Step 6: Algorithms tab

  • Select the algorithm you would like to use to calibrate your model. For the MM you can choose only one algorithm to run your experiment. Don't know which one to select? You can read about each algorithm here.
    Note: Each subset will be modelled with the same algorithm configuration settings

  • (optional) Configuration:

  • If you want to change the pseudo-absence/background selection settings for a particular algorithm, you can do that here. If you change nothing, the settings from the Absence tab will be used for all selected algorithms. 
  • Other configuration options are available for most algorithms. These options can be changed by changing the value or making a different selection from the drop down menu. The configuration options are currently set to the standard default values of the R packages. More information about each configuration option can be found on the support page for that particular algorithm.
  • Click “Next” on the bottom of the page.

Step 7: Run tab

  • Ensure you are happy with your experiment design.

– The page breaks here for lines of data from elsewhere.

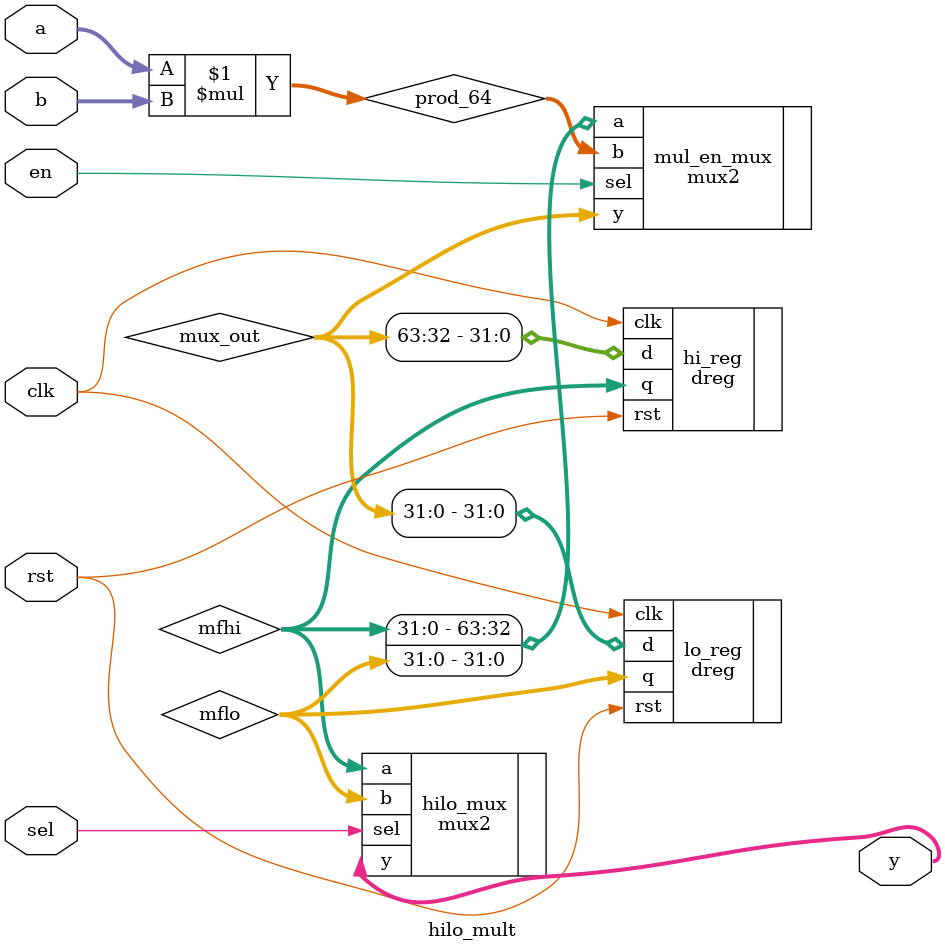
<source format=sv>
`timescale 1ns / 1ps

module hilo_mult (
    input  wire [31:0] a,
    input  wire [31:0] b,
    input  wire        en,
    input  wire        sel,
    input  wire        clk,
    input  wire        rst,
    output wire [31:0] y
    );

    wire [63:0] prod_64;
    wire [63:0] mux_out;
    wire [31:0] mfhi;
    wire [31:0] mflo;

    reg [31:0] hi;
    reg [31:0] lo;

    assign prod_64 = a * b;

    mux2 #(64) mul_en_mux (
        .sel            (en),
        .a              ({mfhi, mflo}),
        .b              (prod_64),
        .y              (mux_out)
        );

    dreg hi_reg (
        .clk            (clk),
        .rst            (rst),
        .d              (mux_out[63:32]),
        .q              (mfhi)
        );

    dreg lo_reg (
        .clk            (clk),
        .rst            (rst),
        .d              (mux_out[31:0]),
        .q              (mflo)
        );

    mux2 #(32) hilo_mux (
        .sel            (sel),
        .a              (mfhi),
        .b              (mflo),
        .y              (y)
        );
    
endmodule

</source>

  • If none of the tabs have a triangle with an exclamation mark, your experiment is ready to go.

  • Click “Start Experiment”.

  • If any of your tabs have a triangle with an exclamation mark, revisit them and ensure you have filled in each component correctly.


A log file will now be sent to our virtual machines where your experiment will be run. 

You can view the progress of your job under “My job”. Once your job is finished you can view the results by either clicking “View all results” inside your job or click on the “My results” tab under Workspace. 

For now, sit back and relax, grab a coffee, or do some other work without being hampered by a slower computer that is running heavy models in the background.